**TASK STATEMENT:** Your copy should match the records below exactly, except for the pictures.

**MATERIAL SUPPLIED:**
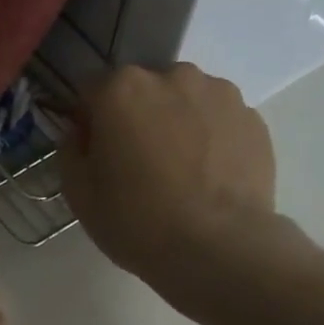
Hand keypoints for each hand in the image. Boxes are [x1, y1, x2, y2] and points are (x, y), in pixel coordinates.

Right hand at [60, 63, 300, 309]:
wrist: (219, 248)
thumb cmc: (137, 221)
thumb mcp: (79, 194)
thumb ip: (70, 150)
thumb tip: (81, 133)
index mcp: (122, 88)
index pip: (90, 89)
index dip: (88, 120)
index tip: (94, 151)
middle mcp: (172, 76)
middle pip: (142, 89)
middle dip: (136, 116)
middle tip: (139, 164)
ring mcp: (220, 93)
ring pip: (184, 101)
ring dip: (176, 123)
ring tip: (181, 172)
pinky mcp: (253, 118)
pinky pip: (218, 121)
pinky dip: (210, 139)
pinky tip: (209, 178)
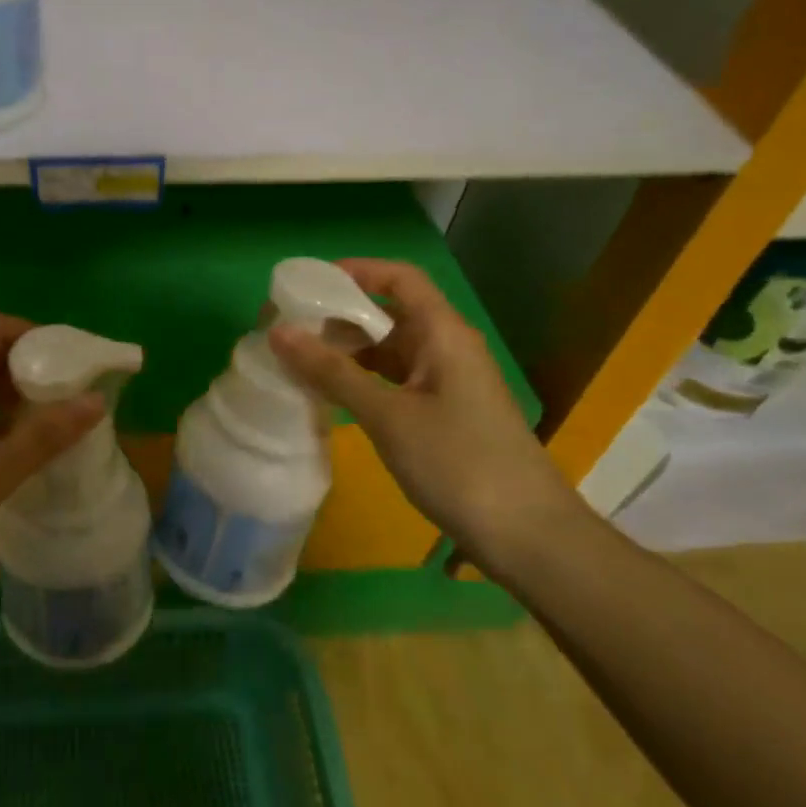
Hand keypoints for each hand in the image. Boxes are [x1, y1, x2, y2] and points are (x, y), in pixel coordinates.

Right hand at [267, 258, 582, 566]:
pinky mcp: (443, 414)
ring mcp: (446, 383)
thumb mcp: (388, 416)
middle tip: (288, 330)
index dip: (356, 271)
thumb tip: (279, 332)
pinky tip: (330, 397)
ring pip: (388, 352)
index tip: (308, 283)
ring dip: (346, 354)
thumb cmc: (458, 463)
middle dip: (339, 318)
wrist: (526, 535)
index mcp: (443, 334)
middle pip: (389, 314)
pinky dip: (361, 382)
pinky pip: (394, 382)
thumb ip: (332, 373)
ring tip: (298, 363)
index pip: (400, 279)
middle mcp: (446, 349)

**OUTPUT FOR THIS EXERCISE:**
Hand keypoints for each hand in the image. Boxes are [x1, y1, x2, y2] and points are (x, y), in pixel coordinates.

Right hand at [60, 63, 300, 309]:
wrist: (219, 248)
thumb cmc: (137, 221)
thumb mcp: (79, 194)
thumb ip: (70, 150)
thumb tip: (81, 133)
index mcp: (122, 88)
index pip: (90, 89)
index dip: (88, 120)
index tip: (94, 151)
middle mcp: (172, 76)
middle pip: (142, 89)
middle dip: (136, 116)
middle tip: (139, 164)
ring mcp: (220, 93)
ring pip: (184, 101)
ring dip: (176, 123)
ring tip: (181, 172)
pinky mcp: (253, 118)
pinky pip: (218, 121)
pinky dip: (210, 139)
pinky tip: (209, 178)
Hand keypoints for each hand in the image. Boxes are [x1, y1, x2, y2] and points are (x, y), in pixel coordinates.

Right hand at [267, 258, 582, 566]:
pinky mcp: (443, 414)
ring mcp: (446, 383)
thumb mcp: (388, 416)
middle tip: (288, 330)
index dip: (356, 271)
thumb tip: (279, 332)
pinky tip: (330, 397)
ring pip: (388, 352)
index tip: (308, 283)
ring dip: (346, 354)
thumb cmc: (458, 463)
middle dip: (339, 318)
wrist: (526, 535)
index mcp: (443, 334)
middle pip: (389, 314)
pinky dip: (361, 382)
pinky pip: (394, 382)
thumb ip: (332, 373)
ring tip: (298, 363)
index pip: (400, 279)
middle mcp: (446, 349)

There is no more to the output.